* _Text excerpt_:
========================================================================
I am not exaggerating when I say we were literally pumped full of food. My choice of outfit was a complete no no by the end of the evening. My bulging tummy fighting against the nipped in waistband of my jumpsuit is something no woman should ever have to go through.
When they started clearing away our plates I thought, "oh great, dessert!" Oh how wrong I was, that was just entrees. By this time I was really wishing I had held back on my third piece of homemade bread with buffalo milk ricotta and honey and second helping of foie gras parfait with pickles. Actually if I'm honest I wasn't that sorry about the parfait, in fact I'm sure if I tried I could've squeezed a bit more in an empty corner of my stomach somewhere. This light as air delicacy was definitely up there with the toastie.
========================================================================
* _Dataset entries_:
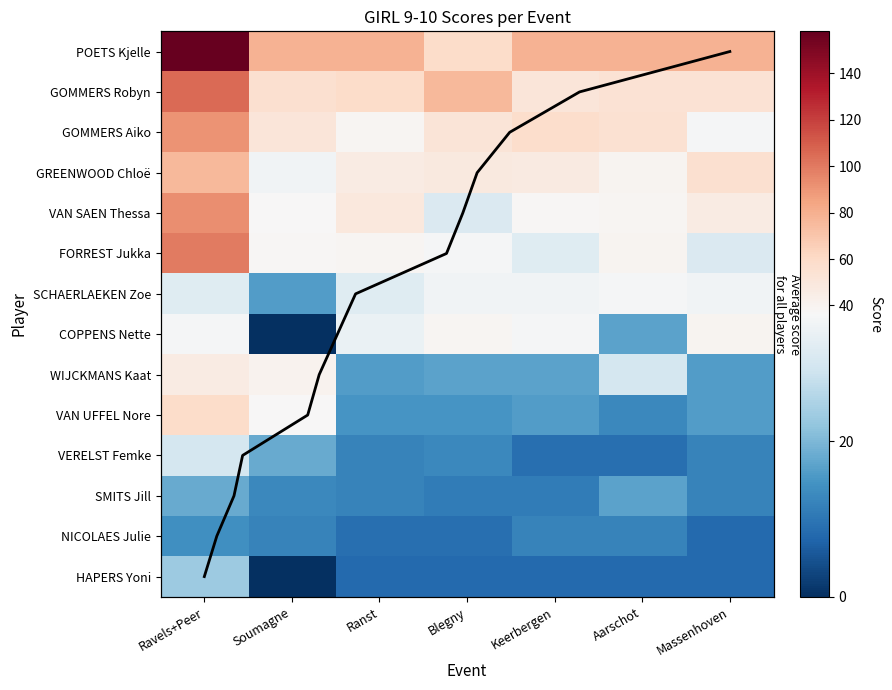

Count the number of data series in this chart.

14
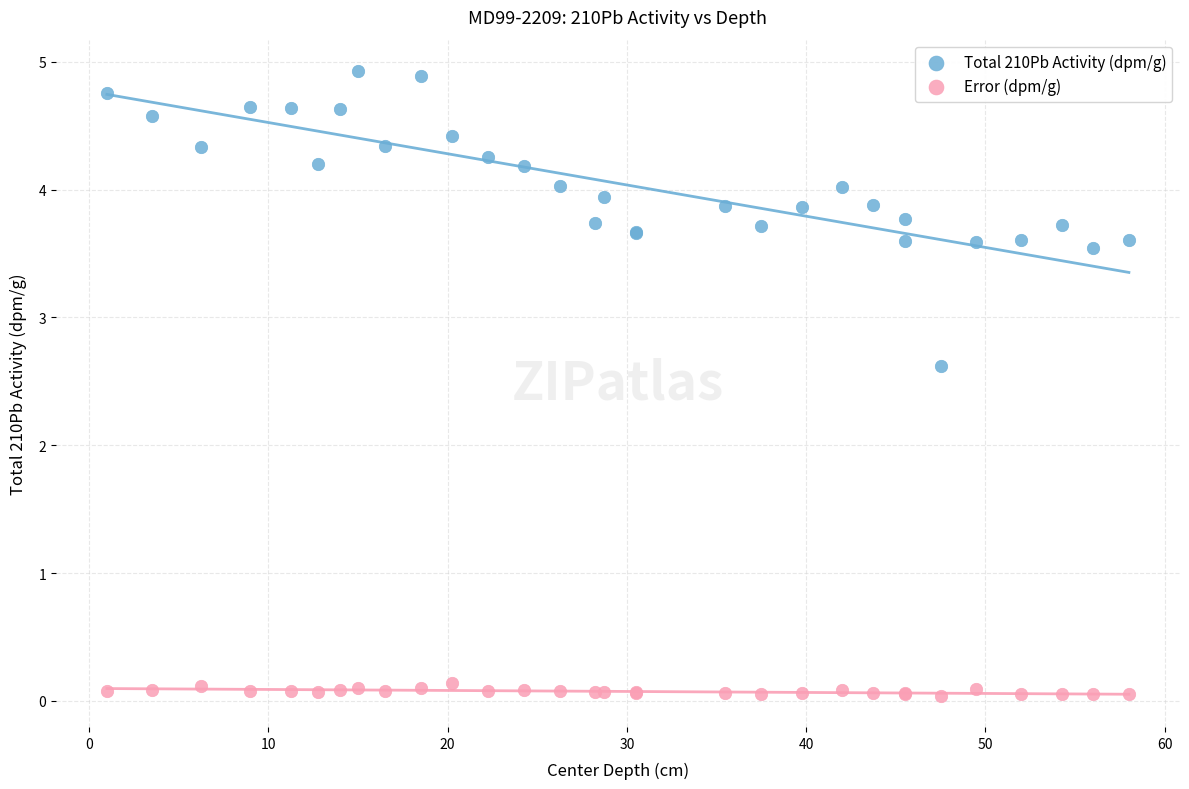

Across all series, what Y value is closest to 2?

2.6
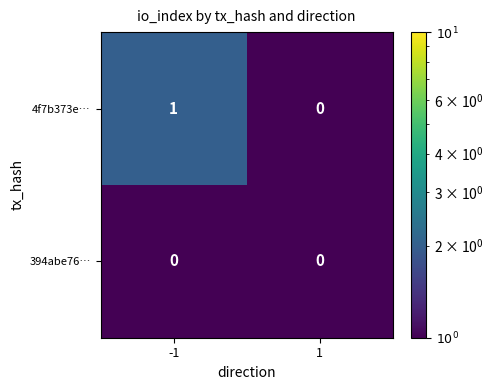

Which series has the largest total across all categories?

4f7b373e…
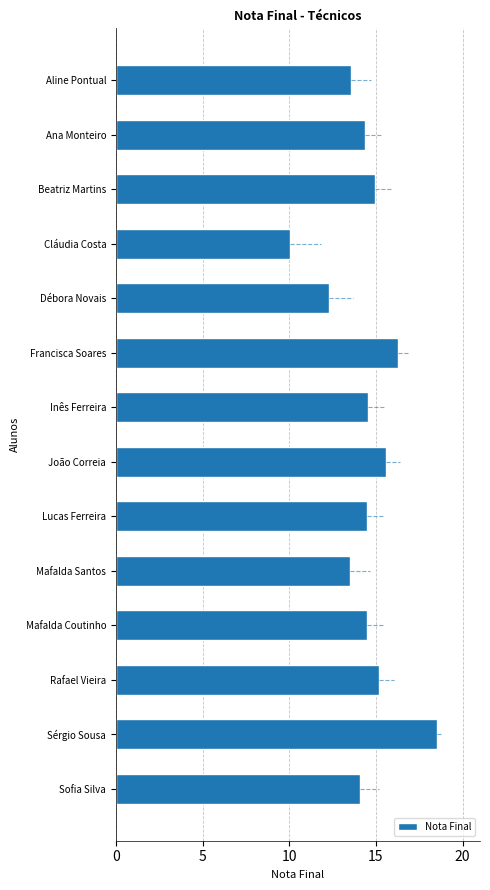

Which has a higher value, Aline Pontual or Inês Ferreira?

Inês Ferreira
========================================================================
* _Written task 1_: Rewrite the dataset entries starting at the line containing "Across all series, what" and ending at the end of the records, changing "higher value" to "greater value" and leaving everything else as it is. Omit the pictures from your answer.
* _Written task 2_: Continue the passage about the overly generous dinner from its final sentence.
These records are unrelated to the text.

* _Your response 1_:
Across all series, what Y value is closest to 2?

2.6

Which series has the largest total across all categories?

4f7b373e…

Which has a greater value, Aline Pontual or Inês Ferreira?

Inês Ferreira

* _Your response 2_:
When entrees finally stopped bombarding our table it was onto the mains. Beautiful, clean, flavourful and feast like. The table was all the colours of the rainbow with spit roasted chicken, spit roasted lamb and an incredible spit roasted wagyu beef blade cooked perfectly rare.
The explosion of colours came in the form of a beautifully dressed green salad, wood fired carrots with dukkah and soaked currents, dripping potatoes cooked in no less than five types of fat and the most interestingly flavoured toasted grain and rice salad. I can't quite put my finger on the flavour but what ever it was it was damn good.
As we all sat and groaned in disbelief as to just how much food we managed to put away Sali quite sternly told Nathan to only bring out one of each dessert. Just enough for a mouthful each. This request obviously fell on deaf ears as Nathan, true to form, brought out two of each and having just said good bye to a couple of our friends the odds of finishing dessert were seriously against us.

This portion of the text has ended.